The PBGC is regularly at the forefront of bankruptcy-related litigation and negotiations. In those proceedings, the PBGC’s goal is to help plan sponsors emerge from bankruptcy with their pension plans intact or, in the instances where that is impossible, to gain the greatest recovery possible on behalf of beneficiaries and the pension insurance system.
Prior to his appointment to the PBGC, Mr. Millard had a varied career in both private and public life, including service as a Managing Director with both Lehman Brothers and Prudential Securities, and as a senior cabinet official in the administration of New York City Mayor Rudolph Giuliani. Immediately before joining the PBGC, Mr. Millard was a Managing Director at Broadway Partners, a national real estate investment and management firm in New York. He also served as President of BP Direct Securities, a broker-dealer associated with Broadway Partners, where he directed the process of obtaining a license from the NASD and helped raise over one billion dollars for Broadway’s discretionary private equity real estate funds.
At Lehman Brothers, Mr. Millard put in place a new effort, launched by the executive committee of the firm. As the head of Wealth Management Services, his mandate was to deliver the entire resources of Lehman Brothers at the most senior level to the firm’s most significant individual and family clients.
Under Mayor Giuliani, Mr. Millard served as President of the New York City Economic Development Corp. and Chairman of the New York City Industrial Development Agency. In that role, he concluded numerous negotiations and transactions that led to the redevelopment of 42nd Street and Times Square. These included work on the Reuters and Conde Nast headquarters tower, the New Amsterdam theater and numerous other sites up and town 42nd Street and Times Square.
He was responsible for negotiations with some of the city’s largest employers, including Merrill Lynch and AIG, to keep thousands of jobs in New York City. As President of the EDC, he was also the landlord for Fulton Fish Market, South Street Seaport and 10 million square feet of occupied real estate. He reorganized the agency and created a system of performance reviews that resulted in numerous categories of improvement. He also privatized the then-city-owned United Nations Hotel.
Mr. Millard was elected twice to the New York City Council. He was the first Republican Councilman to be elected from Manhattan in twenty-five years.
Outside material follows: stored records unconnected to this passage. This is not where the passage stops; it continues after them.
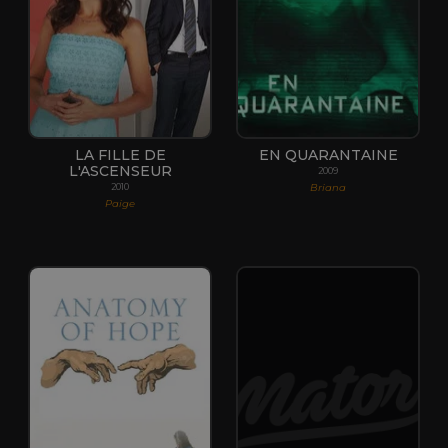
LA FILLE DE
EN QUARANTAINE
L'ASCENSEUR
2009
Briana
2010
Paige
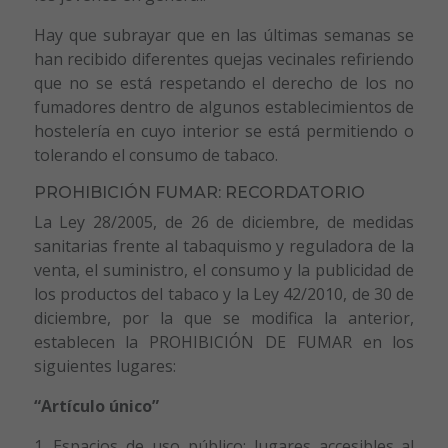
Hay que subrayar que en las últimas semanas se
han recibido diferentes quejas vecinales refiriendo
que no se está respetando el derecho de los no
fumadores dentro de algunos establecimientos de
hostelería en cuyo interior se está permitiendo o
tolerando el consumo de tabaco.
PROHIBICIÓN FUMAR: RECORDATORIO
La Ley 28/2005, de 26 de diciembre, de medidas
sanitarias frente al tabaquismo y reguladora de la
venta, el suministro, el consumo y la publicidad de
los productos del tabaco y la Ley 42/2010, de 30 de
diciembre, por la que se modifica la anterior,
establecen la PROHIBICIÓN DE FUMAR en los
siguientes lugares:
“Artículo único”
1. Espacios de uso público: lugares accesibles al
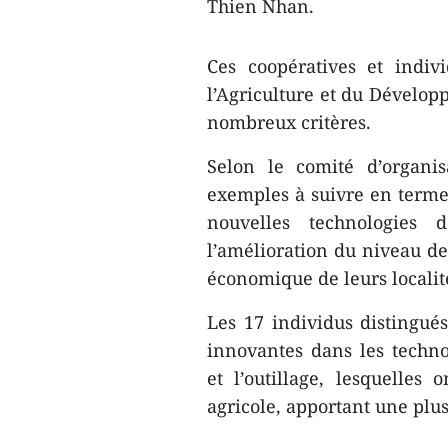
Thien Nhan.
Ces coopératives et indiv
l’Agriculture et du Développ
nombreux critères.
Selon le comité d’organis
exemples à suivre en termes
nouvelles technologies 
l’amélioration du niveau de
économique de leurs localit
Les 17 individus distingués
innovantes dans les technol
et l’outillage, lesquelles
agricole, apportant une plu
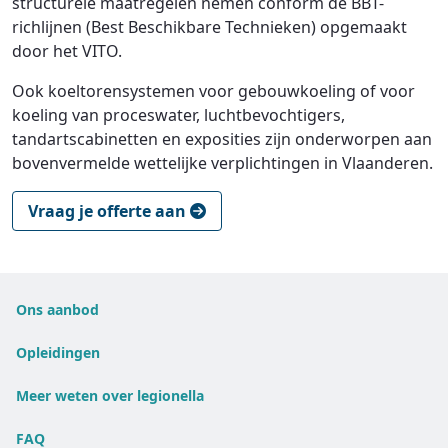
structurele maatregelen nemen conform de BBT-
richlijnen (Best Beschikbare Technieken) opgemaakt
door het VITO.
Ook koeltorensystemen voor gebouwkoeling of voor
koeling van proceswater, luchtbevochtigers,
tandartscabinetten en exposities zijn onderworpen aan
bovenvermelde wettelijke verplichtingen in Vlaanderen.
Vraag je offerte aan
Ons aanbod
Opleidingen
Meer weten over legionella
FAQ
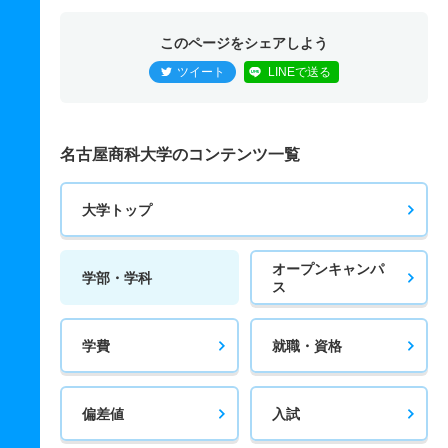
このページをシェアしよう
ツイート
LINEで送る
名古屋商科大学のコンテンツ一覧
大学トップ
オープンキャンパ
学部・学科
ス
学費
就職・資格
偏差値
入試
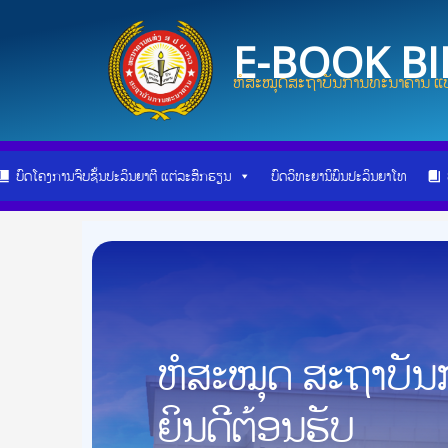
Skip
Post
to
navigation
E-BOOK B
content
ຫໍສະໝຸດສະຖາບັນການທະນາຄານ ແບ
ບົດໂຄງການຈົບຊັ້ນປະລິນຍາຕີ ແຕ່ລະສົກຮຽນ
ບົດວິທະຍານິພົນປະລິນຍາໂທ
ຫໍສະໝຸດ ສະຖາບັ
ຍິນດີຕ້ອນຮັບ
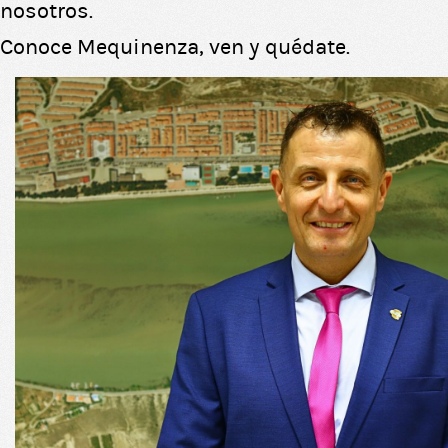
nosotros.
Conoce Mequinenza, ven y quédate.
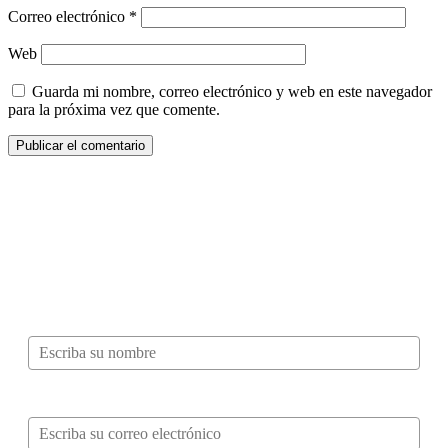
Correo electrónico
*
Web
Guarda mi nombre, correo electrónico y web en este navegador
para la próxima vez que comente.
¿Quieres ser parte de este universo lleno
de Sabor? Regístrate gratis aquí para
recibir información, tips, rutas, recetas y
mucho más…
Nombre*
Correo electrónico*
As a Councilman, he drafted the original legislation that created the framework for New York’s initiative to eliminate pornography stores from many New York neighborhoods. This legislation required the balancing of numerous First Amendment and other constitutional concerns and has been upheld in Federal Court, He developed a reputation as a “smart maverick” who stood his ground on many budgetary and common sense issues against large majorities.
He began his private sector career as an attorney with Davis Polk & Wardwell where his activities included precedent-setting constitutional litigation in the United States Court of Appeals for the Second Circuit.
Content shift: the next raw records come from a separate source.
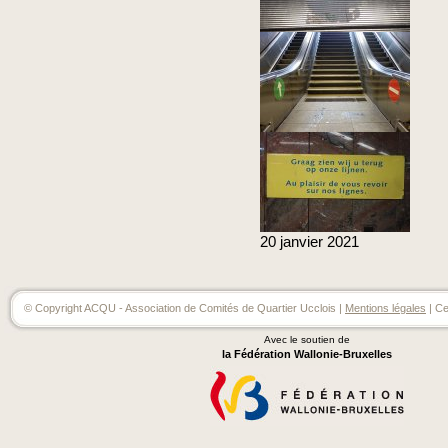
20
janvier
2021
© Copyright ACQU - Association de Comités de Quartier Ucclois |
Mentions légales
| Ce
Avec le soutien de
la Fédération Wallonie-Bruxelles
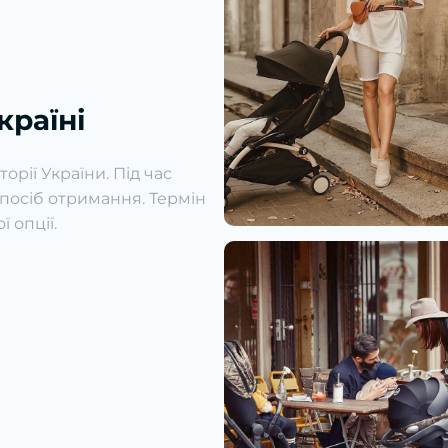
країні
рії України. Під час
осіб отримання. Термін
 опції.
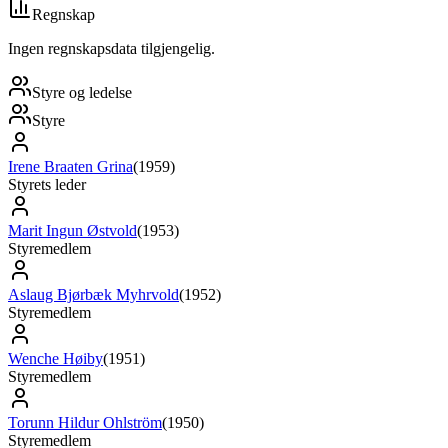
Regnskap
Ingen regnskapsdata tilgjengelig.
Styre og ledelse
Styre
Irene Braaten Grina
(
1959
)
Styrets leder
Marit Ingun Østvold
(
1953
)
Styremedlem
Aslaug Bjørbæk Myhrvold
(
1952
)
Styremedlem
Wenche Høiby
(
1951
)
Styremedlem
Torunn Hildur Ohlström
(
1950
)
Styremedlem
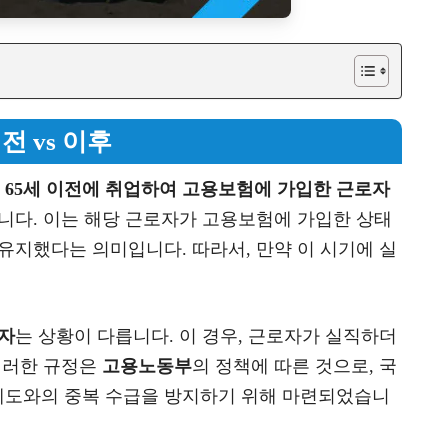
전 vs 이후
는
65세 이전에 취업하여 고용보험에 가입한 근로자
니다. 이는 해당 근로자가 고용보험에 가입한 상태
 유지했다는 의미입니다. 따라서, 만약 이 시기에 실
로자
는 상황이 다릅니다. 이 경우, 근로자가 실직하더
이러한 규정은
고용노동부
의 정책에 따른 것으로, 국
제도와의 중복 수급을 방지하기 위해 마련되었습니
In 1979-80, he worked as VISTA volunteer in Crown Heights, Brooklyn, and in 1982-83, he served as Legislative Assistant for Foreign Affairs for Congresswoman Millicent Fenwick. In 1985, Mr. Millard worked at the Vicariate of Solidarity, a human rights organization in Santiago, Chile.
From 2005 to 2006, Mr. Millard wrote a regular column in the New York Post. He has appeared numerous times on CNBC and other media outlets.
Mr. Millard holds a B.A. Honors Degree, cum laude and Phi Beta Kappa, from Holy Cross College, where he received the Presidential Service Award, and a J.D. from Columbia Law School, where he was a Harlan Fiske Stone Scholar.
He has served on the Board of Mercy College in Dobbs Ferry, New York and Saint Aloysius School in Harlem. He is currently on the Boards of the Georgetown Center for Retirement Initiatives and The Journal of Retirement.
He and his wife Gwen have nine children and live in Rye, New York.